* **Requirements**
[a] According to the HyperPod Slurm cluster events page, what do cluster events make visible, and what can you do with them? Answer in one to three sentences.
[b] Pick up the HyperPod Slurm cluster events page after its last sentence and keep writing it.

* **Document segment**
# SageMaker HyperPod Slurm cluster events
<a name="sagemaker-hyperpod-cluster-events-slurm-page"></a>

Amazon SageMaker HyperPod emits structured cluster events that provide visibility into operational changes at the cluster, instance group, and instance level. You can use these events to monitor provisioning activity, track scaling operations, detect failures, and build automated alerting pipelines.

Cluster events are available for HyperPod Slurm clusters with `NodeProvisioningMode` set to `Continuous`. Events are accessible through the `ListClusterEvents` and `DescribeClusterEvent` APIs, the SageMaker AI console, and Amazon EventBridge.

For the complete event schema, severity levels, full event catalog, and EventBridge integration details, see [SageMaker HyperPod cluster events reference](sagemaker-hyperpod-cluster-events-reference.md).

* **Provided material**
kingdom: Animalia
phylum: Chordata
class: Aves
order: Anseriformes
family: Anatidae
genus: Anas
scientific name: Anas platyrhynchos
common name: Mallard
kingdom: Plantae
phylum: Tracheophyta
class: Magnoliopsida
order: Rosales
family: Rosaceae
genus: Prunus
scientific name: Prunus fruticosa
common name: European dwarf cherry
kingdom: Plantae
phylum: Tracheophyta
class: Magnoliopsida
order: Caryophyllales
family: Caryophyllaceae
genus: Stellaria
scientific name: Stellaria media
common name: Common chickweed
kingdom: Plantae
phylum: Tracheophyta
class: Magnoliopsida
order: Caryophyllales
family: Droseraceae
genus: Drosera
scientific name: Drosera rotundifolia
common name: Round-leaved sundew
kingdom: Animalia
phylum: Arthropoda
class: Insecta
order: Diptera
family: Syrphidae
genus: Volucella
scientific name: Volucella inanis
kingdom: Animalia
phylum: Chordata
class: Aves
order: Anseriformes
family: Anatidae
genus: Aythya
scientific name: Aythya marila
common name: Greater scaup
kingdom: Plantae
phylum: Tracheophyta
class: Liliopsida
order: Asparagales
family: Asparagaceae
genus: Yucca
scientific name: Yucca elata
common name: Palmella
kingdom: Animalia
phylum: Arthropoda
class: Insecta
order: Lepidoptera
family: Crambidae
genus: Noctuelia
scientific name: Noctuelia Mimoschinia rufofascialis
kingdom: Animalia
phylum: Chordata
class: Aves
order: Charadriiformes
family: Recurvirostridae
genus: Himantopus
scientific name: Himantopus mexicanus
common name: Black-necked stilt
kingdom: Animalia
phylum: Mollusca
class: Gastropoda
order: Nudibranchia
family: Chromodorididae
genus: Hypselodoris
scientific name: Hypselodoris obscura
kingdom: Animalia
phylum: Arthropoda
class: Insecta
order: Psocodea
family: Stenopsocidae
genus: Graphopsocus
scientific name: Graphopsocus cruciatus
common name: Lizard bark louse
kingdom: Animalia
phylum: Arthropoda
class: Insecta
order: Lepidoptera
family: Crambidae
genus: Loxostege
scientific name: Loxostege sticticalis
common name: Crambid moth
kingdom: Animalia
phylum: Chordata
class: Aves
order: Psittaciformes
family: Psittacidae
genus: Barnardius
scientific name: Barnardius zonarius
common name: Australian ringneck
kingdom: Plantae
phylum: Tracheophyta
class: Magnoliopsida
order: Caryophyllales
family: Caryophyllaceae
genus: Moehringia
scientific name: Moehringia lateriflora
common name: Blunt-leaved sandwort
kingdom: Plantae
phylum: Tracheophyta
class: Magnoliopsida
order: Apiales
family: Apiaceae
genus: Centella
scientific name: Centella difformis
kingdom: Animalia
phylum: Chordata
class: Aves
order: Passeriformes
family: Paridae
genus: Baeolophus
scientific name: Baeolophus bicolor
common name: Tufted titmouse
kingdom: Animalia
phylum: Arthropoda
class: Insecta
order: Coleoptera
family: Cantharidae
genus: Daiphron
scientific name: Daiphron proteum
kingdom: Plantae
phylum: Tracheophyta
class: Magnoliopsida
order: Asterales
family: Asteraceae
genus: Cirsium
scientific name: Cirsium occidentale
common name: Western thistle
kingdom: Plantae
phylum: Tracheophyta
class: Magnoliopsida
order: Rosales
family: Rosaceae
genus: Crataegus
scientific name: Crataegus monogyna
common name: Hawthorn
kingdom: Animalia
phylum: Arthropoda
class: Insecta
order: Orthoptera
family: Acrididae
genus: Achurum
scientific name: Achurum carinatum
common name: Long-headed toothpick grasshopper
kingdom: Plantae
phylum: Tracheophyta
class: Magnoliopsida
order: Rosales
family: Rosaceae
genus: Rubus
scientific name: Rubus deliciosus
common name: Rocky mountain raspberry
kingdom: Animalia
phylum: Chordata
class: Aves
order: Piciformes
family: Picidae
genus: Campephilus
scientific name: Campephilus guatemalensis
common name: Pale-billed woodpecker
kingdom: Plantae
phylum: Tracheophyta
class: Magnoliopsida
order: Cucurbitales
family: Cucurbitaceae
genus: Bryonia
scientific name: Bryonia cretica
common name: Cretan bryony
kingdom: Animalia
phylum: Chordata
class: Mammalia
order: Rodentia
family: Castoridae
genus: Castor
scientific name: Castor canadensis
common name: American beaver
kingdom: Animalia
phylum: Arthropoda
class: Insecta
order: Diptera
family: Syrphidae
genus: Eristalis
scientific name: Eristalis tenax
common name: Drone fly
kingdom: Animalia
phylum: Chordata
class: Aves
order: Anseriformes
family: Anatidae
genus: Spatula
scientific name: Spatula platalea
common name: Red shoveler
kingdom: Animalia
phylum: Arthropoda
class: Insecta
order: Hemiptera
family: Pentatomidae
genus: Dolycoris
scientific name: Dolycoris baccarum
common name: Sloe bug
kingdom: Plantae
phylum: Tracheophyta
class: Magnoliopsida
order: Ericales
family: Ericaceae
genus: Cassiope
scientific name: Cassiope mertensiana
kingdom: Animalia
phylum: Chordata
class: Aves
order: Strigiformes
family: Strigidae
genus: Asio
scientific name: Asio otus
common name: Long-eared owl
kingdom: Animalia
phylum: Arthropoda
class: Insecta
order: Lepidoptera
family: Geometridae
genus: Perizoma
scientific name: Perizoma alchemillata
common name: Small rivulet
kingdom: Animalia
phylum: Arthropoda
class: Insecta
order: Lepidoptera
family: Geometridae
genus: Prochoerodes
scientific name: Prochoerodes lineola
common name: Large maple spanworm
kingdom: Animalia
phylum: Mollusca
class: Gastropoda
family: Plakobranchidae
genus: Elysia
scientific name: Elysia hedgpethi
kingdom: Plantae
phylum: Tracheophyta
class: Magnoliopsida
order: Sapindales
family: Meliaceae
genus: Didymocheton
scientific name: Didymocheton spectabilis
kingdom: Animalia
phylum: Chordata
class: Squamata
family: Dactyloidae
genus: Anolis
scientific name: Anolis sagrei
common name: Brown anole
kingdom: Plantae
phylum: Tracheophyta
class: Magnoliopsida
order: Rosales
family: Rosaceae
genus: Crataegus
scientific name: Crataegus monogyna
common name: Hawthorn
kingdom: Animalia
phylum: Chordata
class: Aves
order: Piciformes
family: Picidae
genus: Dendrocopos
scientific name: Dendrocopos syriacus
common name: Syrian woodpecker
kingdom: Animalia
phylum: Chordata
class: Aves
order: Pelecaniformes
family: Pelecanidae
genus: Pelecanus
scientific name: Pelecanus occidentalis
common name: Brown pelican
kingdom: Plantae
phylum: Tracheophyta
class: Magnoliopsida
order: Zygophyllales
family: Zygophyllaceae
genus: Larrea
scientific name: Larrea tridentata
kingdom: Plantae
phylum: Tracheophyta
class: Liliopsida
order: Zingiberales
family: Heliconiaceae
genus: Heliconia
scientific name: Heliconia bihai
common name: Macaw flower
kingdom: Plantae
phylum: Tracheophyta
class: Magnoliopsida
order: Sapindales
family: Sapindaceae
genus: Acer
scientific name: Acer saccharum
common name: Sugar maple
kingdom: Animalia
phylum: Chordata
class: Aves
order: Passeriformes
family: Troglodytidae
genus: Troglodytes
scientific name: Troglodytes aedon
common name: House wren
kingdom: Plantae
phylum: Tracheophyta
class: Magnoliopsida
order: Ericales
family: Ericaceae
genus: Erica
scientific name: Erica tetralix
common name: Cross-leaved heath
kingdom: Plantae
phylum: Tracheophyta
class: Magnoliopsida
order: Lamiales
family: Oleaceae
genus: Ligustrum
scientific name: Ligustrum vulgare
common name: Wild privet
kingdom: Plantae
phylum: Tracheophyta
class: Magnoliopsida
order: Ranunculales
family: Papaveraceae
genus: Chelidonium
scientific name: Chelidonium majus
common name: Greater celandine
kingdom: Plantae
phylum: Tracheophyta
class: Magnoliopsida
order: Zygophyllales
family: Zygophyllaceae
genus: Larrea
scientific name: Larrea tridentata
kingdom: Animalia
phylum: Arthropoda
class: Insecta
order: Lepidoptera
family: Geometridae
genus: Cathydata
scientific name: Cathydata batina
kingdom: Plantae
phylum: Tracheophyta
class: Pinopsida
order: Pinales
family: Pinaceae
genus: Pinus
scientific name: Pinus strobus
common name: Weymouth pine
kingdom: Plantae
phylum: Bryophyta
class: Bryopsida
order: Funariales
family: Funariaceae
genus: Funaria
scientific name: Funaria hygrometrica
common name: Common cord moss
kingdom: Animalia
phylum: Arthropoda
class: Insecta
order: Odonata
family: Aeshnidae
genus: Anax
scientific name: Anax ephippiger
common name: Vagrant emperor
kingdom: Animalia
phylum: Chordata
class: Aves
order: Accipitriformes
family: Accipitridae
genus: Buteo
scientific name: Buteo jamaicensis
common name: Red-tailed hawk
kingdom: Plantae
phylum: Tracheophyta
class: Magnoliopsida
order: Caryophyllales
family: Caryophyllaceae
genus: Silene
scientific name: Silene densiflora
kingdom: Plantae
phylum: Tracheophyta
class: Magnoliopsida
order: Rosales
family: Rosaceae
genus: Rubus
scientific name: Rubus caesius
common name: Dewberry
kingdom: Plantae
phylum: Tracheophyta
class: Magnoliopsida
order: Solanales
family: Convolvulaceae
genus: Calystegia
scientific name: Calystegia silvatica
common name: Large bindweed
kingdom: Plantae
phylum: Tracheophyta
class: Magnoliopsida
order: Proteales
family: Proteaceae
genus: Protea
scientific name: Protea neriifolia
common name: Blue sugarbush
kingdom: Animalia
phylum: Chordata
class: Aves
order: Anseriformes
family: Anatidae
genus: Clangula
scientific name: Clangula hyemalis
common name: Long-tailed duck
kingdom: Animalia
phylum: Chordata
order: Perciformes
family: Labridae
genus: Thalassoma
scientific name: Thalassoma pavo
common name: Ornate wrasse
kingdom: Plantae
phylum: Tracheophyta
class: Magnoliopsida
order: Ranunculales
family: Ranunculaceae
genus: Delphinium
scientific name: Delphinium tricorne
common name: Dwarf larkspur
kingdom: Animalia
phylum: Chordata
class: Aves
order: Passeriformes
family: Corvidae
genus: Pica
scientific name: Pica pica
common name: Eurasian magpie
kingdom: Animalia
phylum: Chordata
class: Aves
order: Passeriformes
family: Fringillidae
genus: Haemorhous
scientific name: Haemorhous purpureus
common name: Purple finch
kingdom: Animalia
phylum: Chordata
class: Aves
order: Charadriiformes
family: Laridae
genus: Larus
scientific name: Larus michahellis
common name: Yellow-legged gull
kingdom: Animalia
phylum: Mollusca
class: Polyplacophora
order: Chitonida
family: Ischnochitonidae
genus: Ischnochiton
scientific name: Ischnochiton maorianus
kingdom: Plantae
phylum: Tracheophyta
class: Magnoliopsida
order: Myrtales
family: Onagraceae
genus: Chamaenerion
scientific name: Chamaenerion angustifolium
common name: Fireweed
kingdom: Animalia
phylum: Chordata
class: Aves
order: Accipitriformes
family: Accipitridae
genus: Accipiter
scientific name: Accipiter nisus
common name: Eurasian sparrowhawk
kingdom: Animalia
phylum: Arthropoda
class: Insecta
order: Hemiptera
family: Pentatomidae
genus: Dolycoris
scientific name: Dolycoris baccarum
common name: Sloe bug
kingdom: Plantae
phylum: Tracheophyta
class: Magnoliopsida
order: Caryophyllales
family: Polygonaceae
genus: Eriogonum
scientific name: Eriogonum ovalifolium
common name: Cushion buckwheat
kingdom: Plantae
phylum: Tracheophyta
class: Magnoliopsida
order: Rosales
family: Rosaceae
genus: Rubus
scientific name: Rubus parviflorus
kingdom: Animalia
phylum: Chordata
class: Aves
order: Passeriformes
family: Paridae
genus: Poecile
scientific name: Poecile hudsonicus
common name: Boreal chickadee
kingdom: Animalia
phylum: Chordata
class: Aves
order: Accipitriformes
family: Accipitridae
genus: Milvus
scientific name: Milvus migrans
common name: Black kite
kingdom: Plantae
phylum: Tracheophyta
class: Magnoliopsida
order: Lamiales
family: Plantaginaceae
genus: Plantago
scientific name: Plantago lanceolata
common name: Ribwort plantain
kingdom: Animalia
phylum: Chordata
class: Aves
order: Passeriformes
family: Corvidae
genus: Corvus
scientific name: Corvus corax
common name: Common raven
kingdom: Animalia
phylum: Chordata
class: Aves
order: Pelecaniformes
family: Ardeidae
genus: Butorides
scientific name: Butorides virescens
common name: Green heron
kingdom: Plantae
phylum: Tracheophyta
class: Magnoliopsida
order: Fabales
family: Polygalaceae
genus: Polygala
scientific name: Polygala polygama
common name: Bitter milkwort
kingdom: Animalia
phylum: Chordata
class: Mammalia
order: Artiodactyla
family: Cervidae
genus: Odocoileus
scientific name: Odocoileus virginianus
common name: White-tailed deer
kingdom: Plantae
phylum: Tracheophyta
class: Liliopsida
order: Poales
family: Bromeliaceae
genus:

* **Responses to the exercise**
[a] Cluster events give visibility into operational changes at the cluster, instance group, and instance level. With them you can monitor provisioning activity, track scaling operations, detect failures, and build automated alerting pipelines.

[b]
## Prerequisites
<a name="sagemaker-hyperpod-cluster-events-slurm-prereqs"></a>
+ Your HyperPod Slurm cluster must have `NodeProvisioningMode` set to `Continuous`. Clusters using the legacy provisioning mode do not emit structured events.
+ To use the API, you need `sagemaker:ListClusterEvents` and `sagemaker:DescribeClusterEvent` permissions in your IAM policy.

## Event types
<a name="sagemaker-hyperpod-cluster-events-slurm-types"></a>

HyperPod emits two categories of events for Slurm clusters on continuous provisioning: common events that apply to all orchestrators, and Slurm-specific events.

**Common events** cover core infrastructure operations such as instance provisioning and termination, instance group scaling, capacity reservation handling, lifecycle script execution, ENI management, FSx filesystem lifecycle, and patching workflows. For the complete list, see [Common events (EKS and Slurm)](sagemaker-hyperpod-cluster-events-reference.md#sagemaker-hyperpod-cluster-events-common) in the HyperPod cluster events reference.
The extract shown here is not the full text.